Alison also pointed out the need for writers to boundary their time. Some writers spend too much of their time tweeting, facebooking and blogging until they have no time for writing their books. (Yes, erm, point taken).
We had a break for a buffet lunch. At the back of the long table of food set out for the gobblers of anything, was a small table on its own containing a plate of sandwiches labelled ‘Vegan’. Ian hurried to this and stood in front of it munching his sandwiches, while guarding this table ferociously. He held his fork at the ready to stab the fingers of anybody who might just have fancied an addition to their dead cow sandwiches and dared to encroach. (It’s hard to blame him when there was nothing vegan left for him but one lonely rice cake at a previous event).
I must say that one of the nicest things about the Authors North Meetings is down to the people who attend. They are a lovely, interesting, friendly bunch. It was great seeing people I’ve met previously and catching up on their news.
The afternoon talk by Peter Hobbs was about Imagination and the Novel. He looked at the questions: Why do we tell stories? Why do we still write novels? What is ‘literary’?
He began his talk by drawing on the theories of evolutionary psychologists who see art/stories as a development of the pleasure instinct, with its advantages in terms of social interaction, co-operation, creative thinking and problem-solving. In other words, art (including story telling) is an adaptive trait, useful for survival.
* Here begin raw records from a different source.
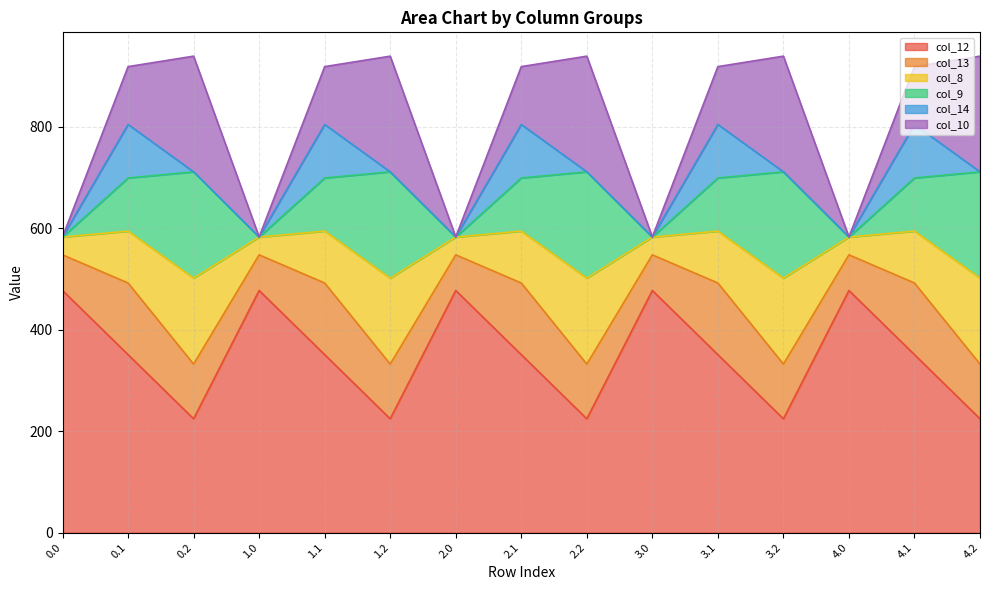

Is it true that col_10 equals 39.7 at 2.1?

False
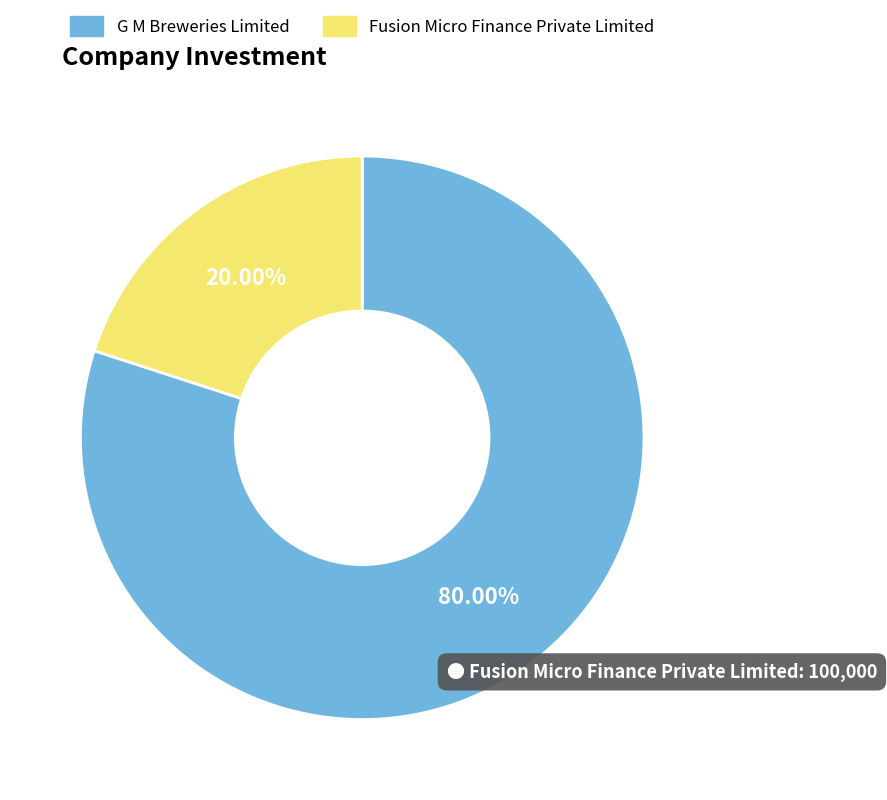

What percentage do Fusion Micro Finance Private Limited and G M Breweries Limited together represent?

100.0%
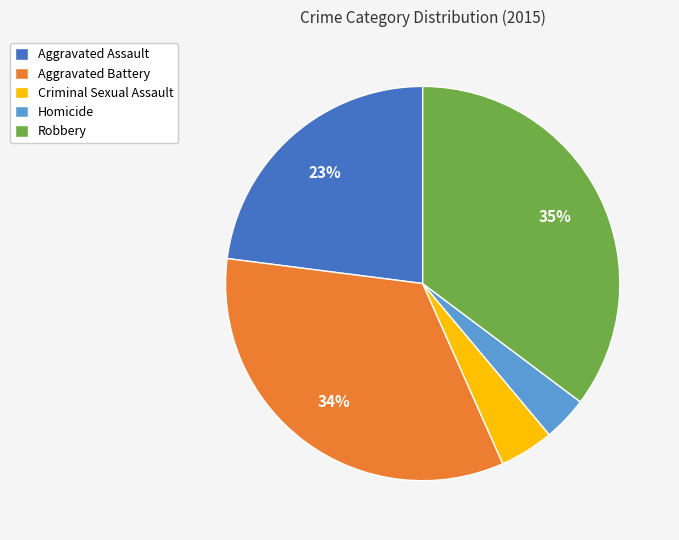

Which has a higher value, Aggravated Assault or Criminal Sexual Assault?

Aggravated Assault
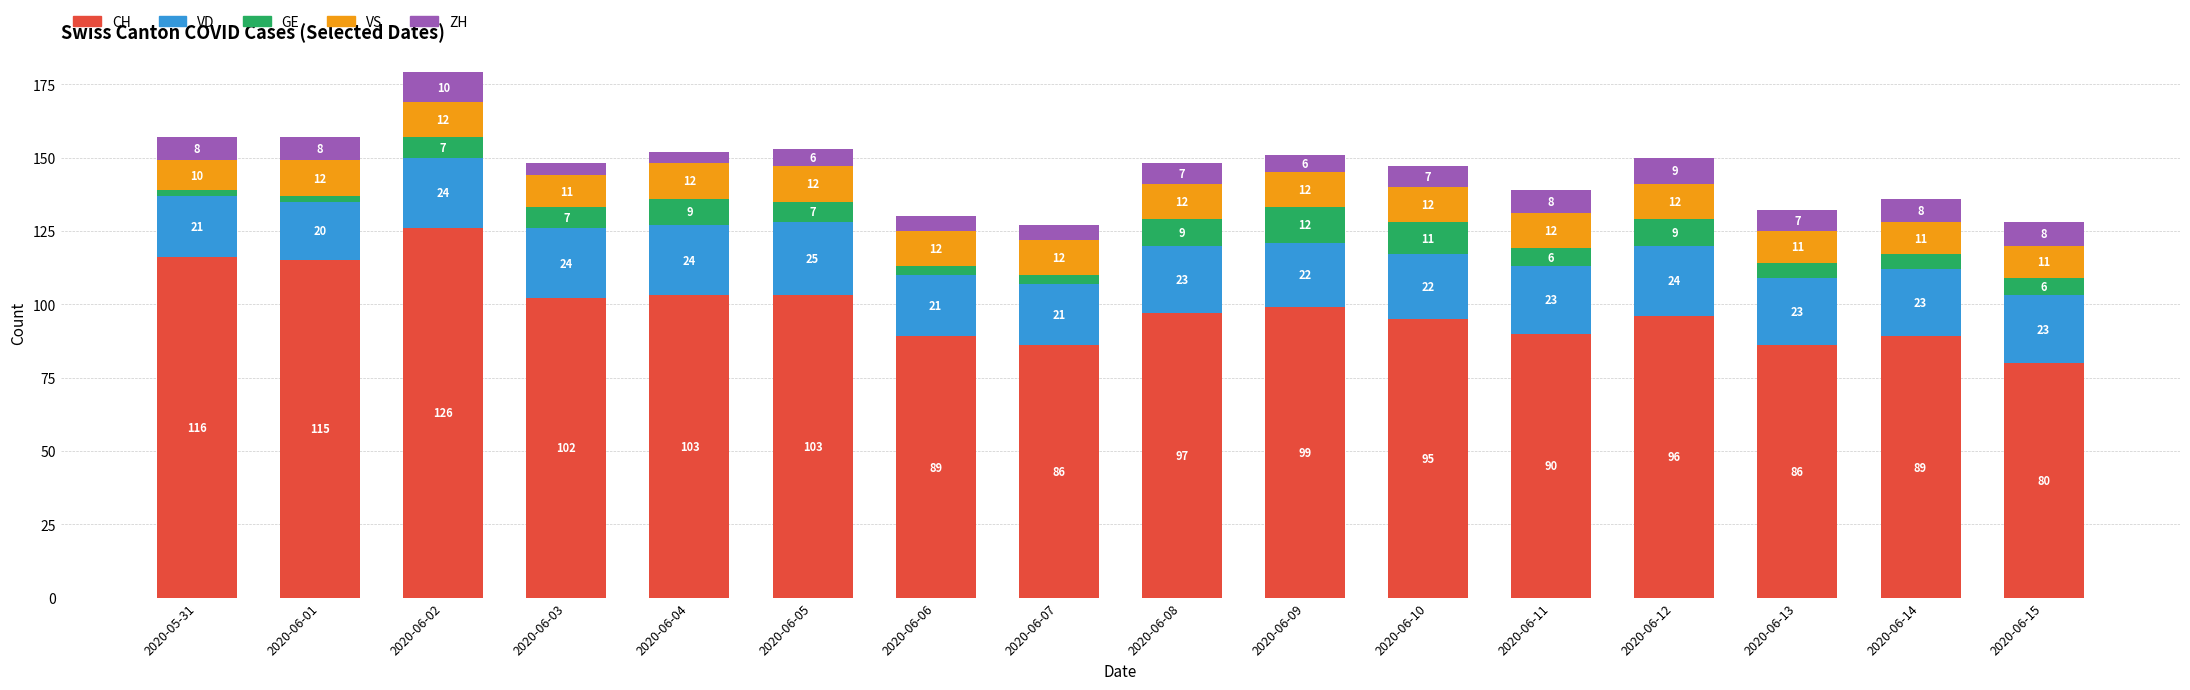

Are the bars grouped side by side (vs. stacked)?

No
While Peter enjoys engaging with evolutionary psychology, he spoke of feeling sceptical about it. He pointed out that evolutionary psychologists skip over the concept of consciousness, drawing on their theories from the evolution of behaviour, without asking artists themselves why they tell stories.
I think it was at this point that Peter’s talk became philosophical, bravely entering territory about the nature of reality. He believes that the external world is real but our powers of imagination cause us each to perceive reality differently and therefore to see different things in the same setting. To comprehend the world we tell stories – sometimes consciously and sometimes not.
We use our imagination in the act of telling stories and reading. It is imagination and narrative that makes us human, what we are. We tell stories because it’s in our nature to do so. The novel is one of the greatest tools we have to look at the world, to understand human life.
Peter believes that to see ‘literary fiction’ as one genre among many is to miss the point. It is the kind of literature that tries to be true about human motivations, actions and consequences, but it is not related to a particular genre. Science fiction or Young Adult novels can also be ‘literary’. The definition cuts through different genres. ‘Literary’ means writing that is concerned with style. The sentence is the unit of beauty.
He said the pattern and sound of language is as important as content in literary novels. I liked the way he said ‘as important’ and not ‘more important’. A tweet written recently by Joanne Harris has suddenly popped into my mind, which makes a lot of sense to me: ‘Neglecting plot in favour of style is like building a car with perfect upholstery, but no wheels and engine…’ I want the perfect upholstery but also the wheels and engine. (Oops, here I go again, poking my nose in with my own views and feelings).
I hope I have been fair to Peter Hobbs in attempting to summarise what I found to be a complicated but fascinating talk. I spoke to him afterwards and, ooh, what a nice person he is, so I simply had to buy his book: ‘In the Orchard, the Swallows’. I’m now going to curl up on the sofa and start reading it.
So thanks, once again, to Authors North for an interesting and thought-provoking meeting.